Le briquet : un produit plus rentable que le stylo Bic
Peu de gens le savent, mais le briquet est l’activité la plus rentable de Bic. Plus que les stylos, plus que les rasoirs. La marge opérationnelle de la division « flamme » tourne autour de 25 à 30 % selon les rapports annuels du groupe — contre 15 à 18 % pour la papeterie.
En 2023, Bic a vendu plus de 30 milliards de briquets depuis le lancement du modèle original. C’est l’objet manufacturé jetable le plus vendu de l’histoire, devant le rasoir jetable et le stylo à bille.

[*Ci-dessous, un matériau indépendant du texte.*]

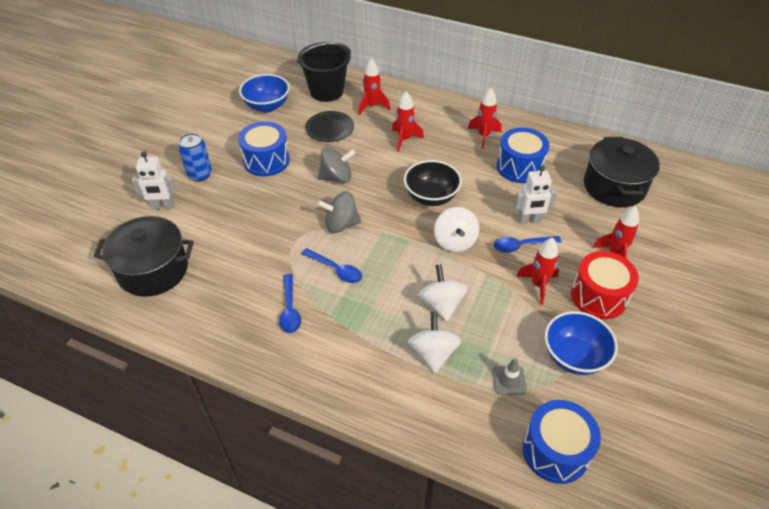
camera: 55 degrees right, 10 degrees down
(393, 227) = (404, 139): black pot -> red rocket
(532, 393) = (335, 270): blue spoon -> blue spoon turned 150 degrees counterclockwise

Le plus ironique ? Le tabagisme recule partout en Europe, mais les ventes de briquets Bic restent stables. Bougies, encens, barbecues, gazinières : 40 % des acheteurs de briquets ne fument même pas. Bic a discrètement repositionné son produit comme un « allume-tout » domestique, sans jamais changer le design ni le prix.
La prochaine fois que tu poseras 2 € sur le comptoir pour un petit rectangle de plastique, tu sauras exactement où filent les 1,97 € de différence : 5 centimes de matière, 20 centimes de fabrication bretonne, 30 centimes de référencement en rayon, 85 centimes pour le buraliste — et le reste, c’est la rente d’un monopole industriel construit en un demi-siècle. Pas mal pour 21 grammes.